For other groups, life will be much more interesting.

Posted by: jim stasheff on January 25, 2008 1:24 AM | Permalink | Reply to this

### Re: Classifying Spaces for 2-Groups

the Lie $\infty$-algebraic Cartan-Ehresmann kind of way to say that String bundles have the same characteristic classes as the underlying $G$-bundles but without the Pontrjagin class corresponds to theorem 3, p. 15.

There is now a more pronounced statement of this, figure 8 on p. 48.

Posted by: Urs Schreiber on January 25, 2008 3:26 PM | Permalink | Reply to this

### Re: Classifying Spaces for 2-Groups

“just as a group is a set with multiplication and inverses, a 2-group is a category with multiplication and inverses.”

A “set” is a 0-category, and a “category” is a 1-category, so wouldn’t it be more logical to call a group, a “0-group”, and a 2-group a “1-group”?

Also, if you say that a category is a set with morphisms, a 2-category is a category with 2-morphisms between morphisms, a 3-category is a 2-category with 3-morphisms between 2-morphisms, etc, wouldn’t it be more logical to define “2-group” as follows? A category is a set with morphisms between elements. A group is a set with binary operations between elements (with the identity and inverses). Just as a 2-category is a category with 2-morphisms between morphisms, a 2-group would be a group with 2-binary operations between binary operations. In other words, let’s say you had a group with several binary operations, and it was a group under each of those binary operations. Then let’s say you could perform a 2-binary operation on two of those binary operations, and get one of the other binary operations. In fact these these binary operations would themselves form a group, where the various binary operations would be elements of the group, which would then be a group under the 2-binary operation.

[PROVIDED MATERIAL]:
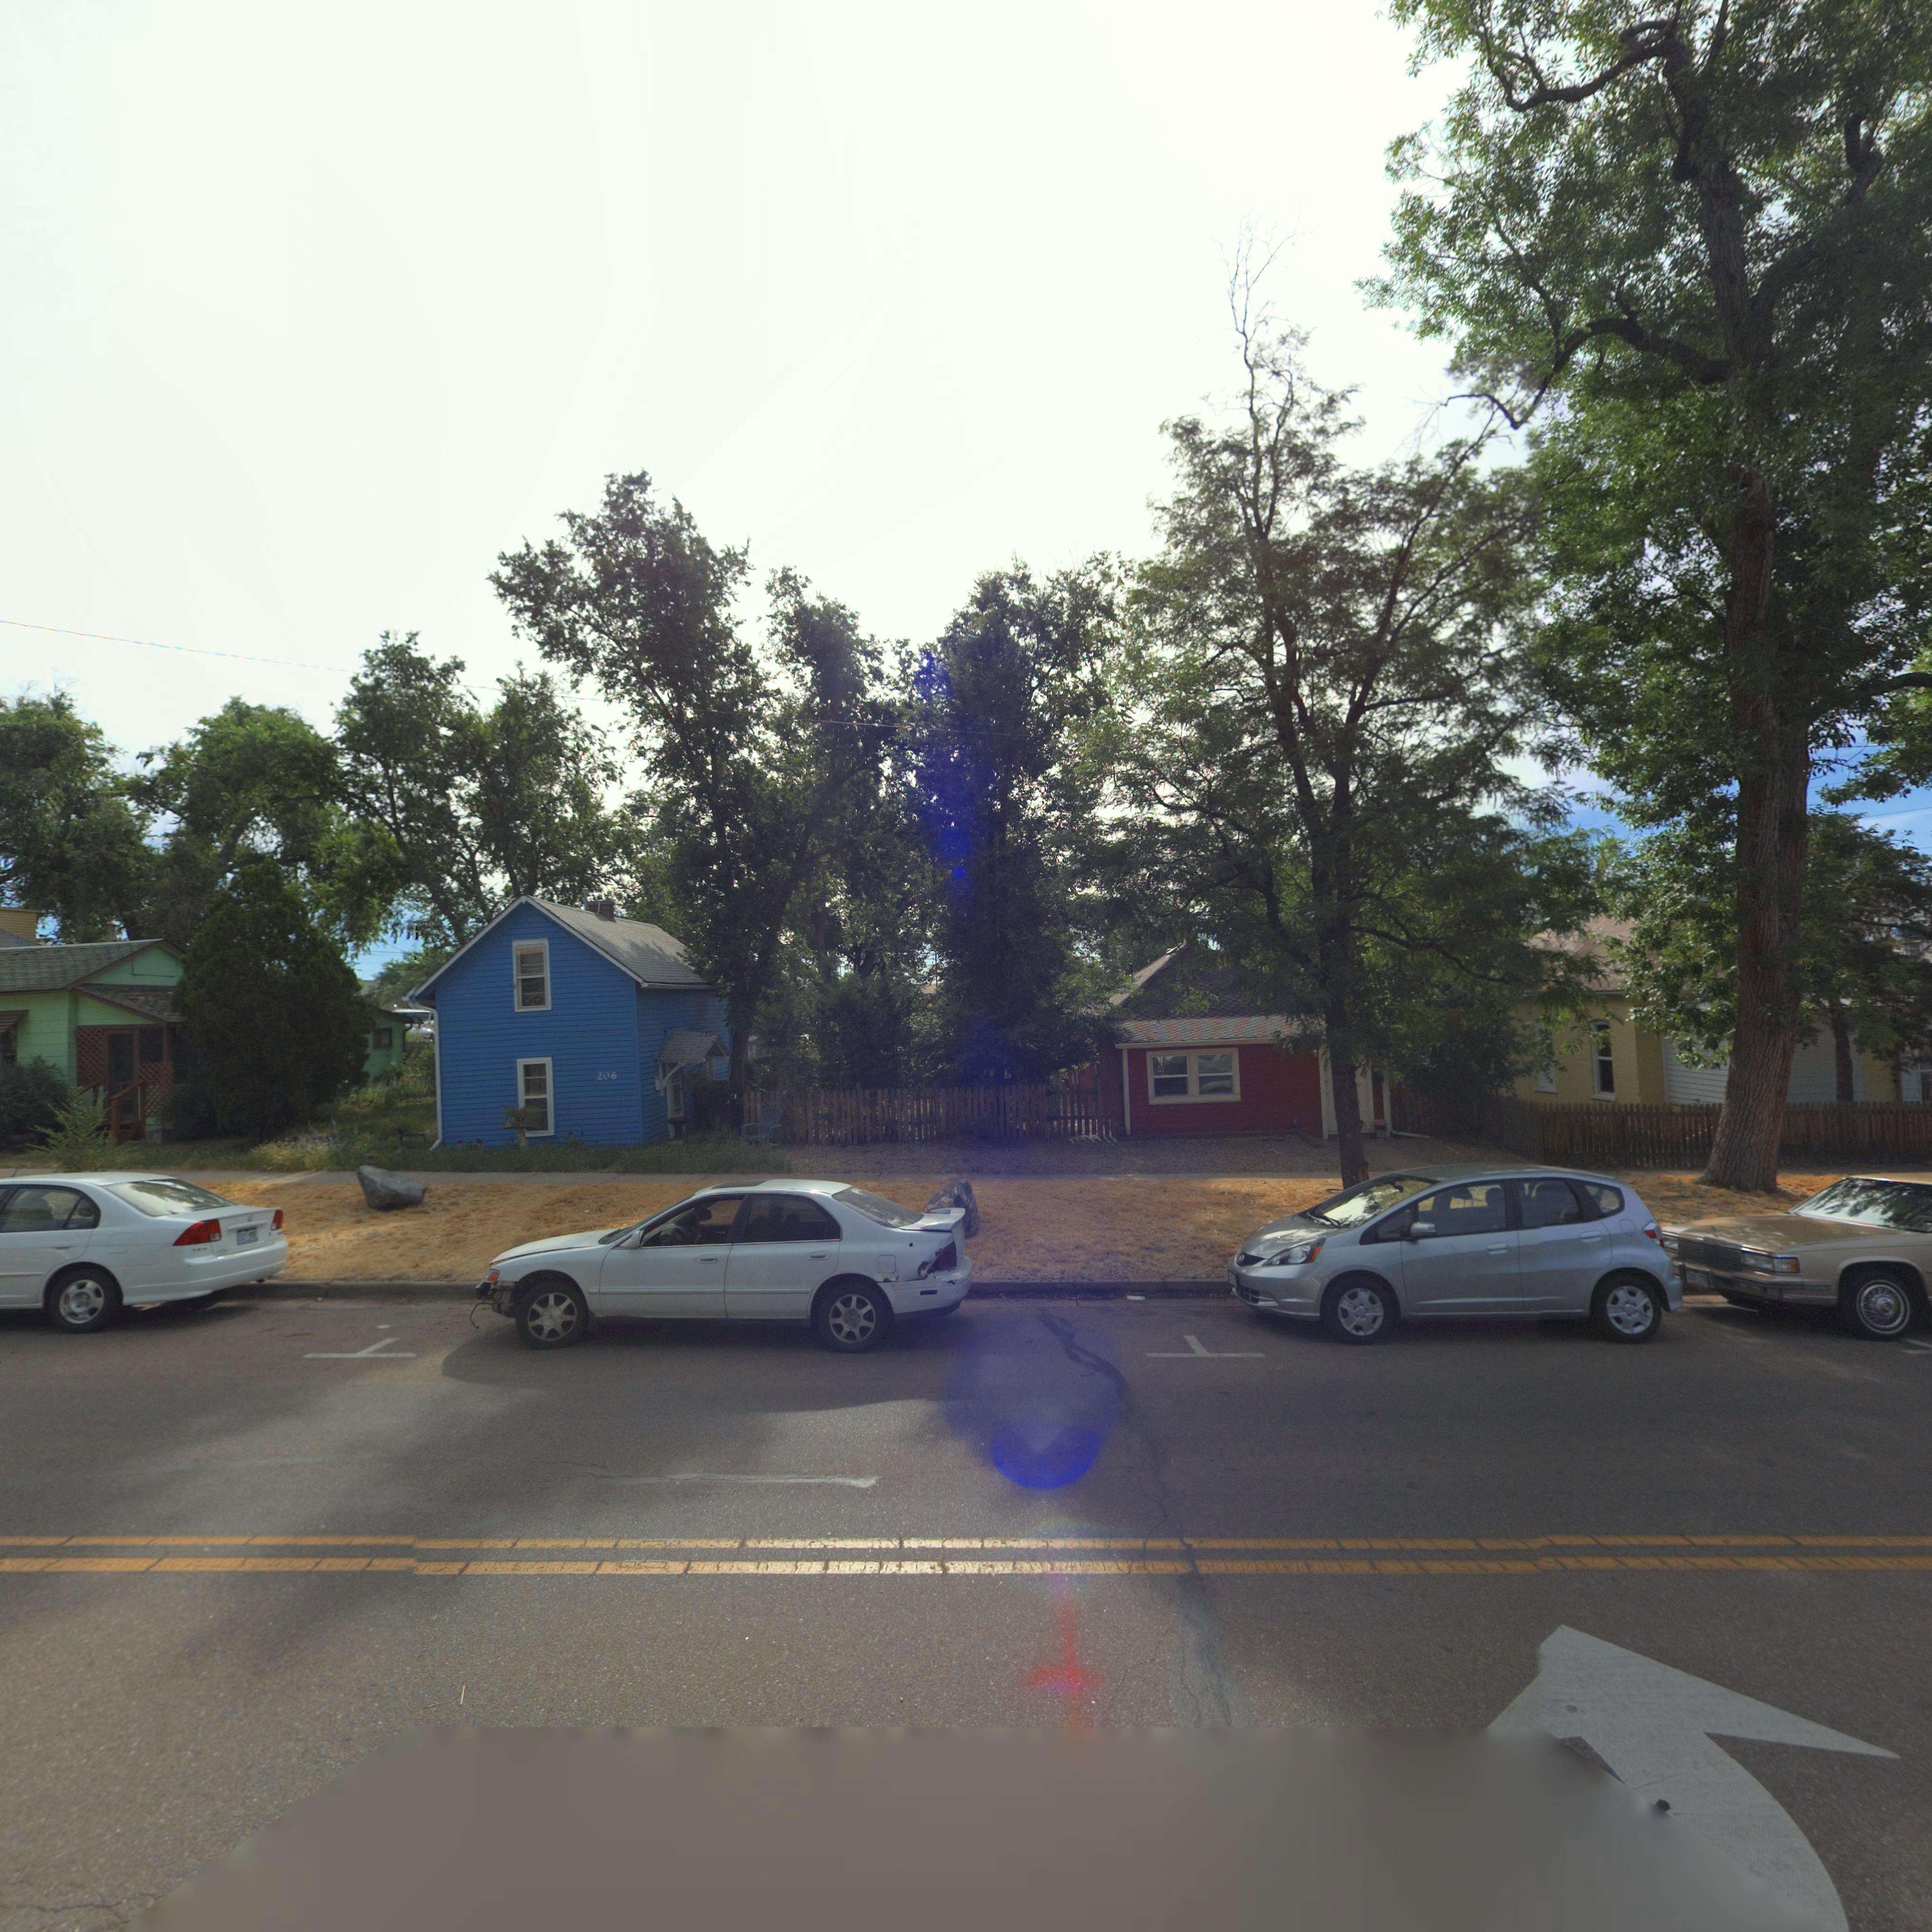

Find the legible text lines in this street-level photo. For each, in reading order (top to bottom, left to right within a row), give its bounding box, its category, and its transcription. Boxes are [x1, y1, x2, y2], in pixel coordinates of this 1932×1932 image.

[596, 1071, 617, 1080] StreetNumber: 206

[TASK 1]:
In the comment thread, what does the quoted line define a 2-group to be?
[TASK 2]:
Retype the part of the comment thread that opens with the words containing "For other groups, life" and closes with "theorem 3, p. 15.".
The listing comes from a separate source and has no connection to the comment thread.

[TASK ANSWER 1]:
A 2-group is a category with multiplication and inverses.

[TASK ANSWER 2]:
For other groups, life will be much more interesting.

Posted by: jim stasheff on January 25, 2008 1:24 AM | Permalink | Reply to this

### Re: Classifying Spaces for 2-Groups

the Lie $\infty$-algebraic Cartan-Ehresmann kind of way to say that String bundles have the same characteristic classes as the underlying $G$-bundles but without the Pontrjagin class corresponds to theorem 3, p. 15.